*** Recorded information ***

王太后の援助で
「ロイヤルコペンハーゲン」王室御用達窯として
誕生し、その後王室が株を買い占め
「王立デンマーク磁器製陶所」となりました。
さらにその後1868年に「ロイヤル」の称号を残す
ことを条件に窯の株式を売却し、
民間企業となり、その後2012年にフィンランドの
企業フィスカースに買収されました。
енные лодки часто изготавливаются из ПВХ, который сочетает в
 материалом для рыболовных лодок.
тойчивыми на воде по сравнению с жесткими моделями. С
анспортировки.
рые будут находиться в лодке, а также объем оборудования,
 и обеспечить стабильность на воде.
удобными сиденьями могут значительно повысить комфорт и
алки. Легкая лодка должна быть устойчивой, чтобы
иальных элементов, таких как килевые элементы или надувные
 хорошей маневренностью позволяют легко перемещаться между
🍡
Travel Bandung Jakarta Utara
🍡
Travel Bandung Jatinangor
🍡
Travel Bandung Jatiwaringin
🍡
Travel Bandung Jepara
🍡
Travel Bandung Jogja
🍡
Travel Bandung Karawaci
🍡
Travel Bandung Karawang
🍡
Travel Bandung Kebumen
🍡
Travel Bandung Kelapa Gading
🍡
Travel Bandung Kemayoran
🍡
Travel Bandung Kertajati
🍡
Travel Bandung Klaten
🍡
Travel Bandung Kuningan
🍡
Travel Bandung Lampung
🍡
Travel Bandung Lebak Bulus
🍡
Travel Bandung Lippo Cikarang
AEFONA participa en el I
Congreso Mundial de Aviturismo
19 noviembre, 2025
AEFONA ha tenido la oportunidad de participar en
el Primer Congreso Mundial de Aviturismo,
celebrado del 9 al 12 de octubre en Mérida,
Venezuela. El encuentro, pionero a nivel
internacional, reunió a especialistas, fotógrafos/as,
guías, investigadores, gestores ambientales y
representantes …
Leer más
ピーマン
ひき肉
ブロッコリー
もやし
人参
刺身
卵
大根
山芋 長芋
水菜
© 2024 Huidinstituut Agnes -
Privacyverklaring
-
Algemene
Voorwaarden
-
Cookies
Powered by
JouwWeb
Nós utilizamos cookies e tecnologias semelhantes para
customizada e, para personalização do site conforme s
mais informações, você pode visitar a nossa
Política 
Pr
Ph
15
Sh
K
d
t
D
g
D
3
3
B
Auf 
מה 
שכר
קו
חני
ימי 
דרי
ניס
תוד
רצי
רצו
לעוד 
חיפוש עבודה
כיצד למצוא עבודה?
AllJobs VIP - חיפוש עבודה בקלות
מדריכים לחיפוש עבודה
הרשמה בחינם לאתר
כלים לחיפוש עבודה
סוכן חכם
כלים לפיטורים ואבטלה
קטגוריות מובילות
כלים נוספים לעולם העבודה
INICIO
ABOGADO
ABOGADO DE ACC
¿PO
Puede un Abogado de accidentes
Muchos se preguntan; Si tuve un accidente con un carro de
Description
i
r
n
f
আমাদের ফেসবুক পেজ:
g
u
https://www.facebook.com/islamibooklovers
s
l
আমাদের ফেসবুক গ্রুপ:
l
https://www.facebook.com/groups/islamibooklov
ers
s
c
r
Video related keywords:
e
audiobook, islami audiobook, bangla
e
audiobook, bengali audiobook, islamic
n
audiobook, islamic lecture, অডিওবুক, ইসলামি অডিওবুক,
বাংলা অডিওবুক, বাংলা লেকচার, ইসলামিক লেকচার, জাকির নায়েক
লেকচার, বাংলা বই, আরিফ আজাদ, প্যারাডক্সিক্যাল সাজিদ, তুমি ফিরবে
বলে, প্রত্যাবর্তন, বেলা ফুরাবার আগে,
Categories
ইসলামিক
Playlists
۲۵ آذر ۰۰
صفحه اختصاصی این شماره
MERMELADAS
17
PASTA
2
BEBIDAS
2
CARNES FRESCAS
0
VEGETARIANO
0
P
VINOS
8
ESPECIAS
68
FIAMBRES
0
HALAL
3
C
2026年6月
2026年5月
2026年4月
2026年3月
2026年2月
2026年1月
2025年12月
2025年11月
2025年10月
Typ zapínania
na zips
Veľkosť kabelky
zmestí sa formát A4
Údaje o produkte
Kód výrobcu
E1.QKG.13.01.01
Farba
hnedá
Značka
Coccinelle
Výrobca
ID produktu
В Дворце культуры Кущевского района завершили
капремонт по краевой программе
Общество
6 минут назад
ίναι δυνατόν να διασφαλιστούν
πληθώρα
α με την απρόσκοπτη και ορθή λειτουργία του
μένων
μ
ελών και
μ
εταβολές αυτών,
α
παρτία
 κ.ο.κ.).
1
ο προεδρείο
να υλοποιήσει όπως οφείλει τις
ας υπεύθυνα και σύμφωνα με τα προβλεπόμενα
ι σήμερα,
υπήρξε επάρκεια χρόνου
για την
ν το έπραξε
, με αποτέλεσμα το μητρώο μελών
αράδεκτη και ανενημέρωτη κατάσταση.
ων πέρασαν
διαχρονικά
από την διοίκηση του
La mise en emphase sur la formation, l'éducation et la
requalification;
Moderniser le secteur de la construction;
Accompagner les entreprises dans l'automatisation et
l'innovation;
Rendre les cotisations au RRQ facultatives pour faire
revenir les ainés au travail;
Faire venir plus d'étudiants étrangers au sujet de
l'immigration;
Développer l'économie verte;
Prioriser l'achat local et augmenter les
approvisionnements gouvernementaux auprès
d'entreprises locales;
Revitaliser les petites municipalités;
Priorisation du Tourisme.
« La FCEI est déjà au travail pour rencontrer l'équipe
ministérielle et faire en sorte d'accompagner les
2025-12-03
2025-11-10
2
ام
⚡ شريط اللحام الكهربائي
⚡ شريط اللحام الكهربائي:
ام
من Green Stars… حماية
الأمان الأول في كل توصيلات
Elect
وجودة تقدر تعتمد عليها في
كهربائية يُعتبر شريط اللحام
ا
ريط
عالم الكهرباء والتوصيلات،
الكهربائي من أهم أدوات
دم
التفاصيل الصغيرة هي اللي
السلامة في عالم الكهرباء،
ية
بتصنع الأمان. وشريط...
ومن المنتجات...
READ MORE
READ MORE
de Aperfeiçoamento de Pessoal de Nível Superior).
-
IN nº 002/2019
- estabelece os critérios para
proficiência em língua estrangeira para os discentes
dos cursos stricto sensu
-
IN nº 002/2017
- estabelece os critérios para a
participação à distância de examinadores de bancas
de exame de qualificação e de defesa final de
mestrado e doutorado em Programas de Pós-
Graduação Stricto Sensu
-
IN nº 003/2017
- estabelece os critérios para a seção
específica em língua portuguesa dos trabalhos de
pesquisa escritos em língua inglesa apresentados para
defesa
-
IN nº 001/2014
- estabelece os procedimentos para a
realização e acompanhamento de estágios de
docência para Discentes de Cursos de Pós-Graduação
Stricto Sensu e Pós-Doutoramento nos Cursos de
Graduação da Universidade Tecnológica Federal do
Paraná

*** End of Recorded information ***

■ **Task instructions**
Where a line of the entries holds the string "الأمان", include it in the count, and give only the final number.

■ **Answer for the task**
2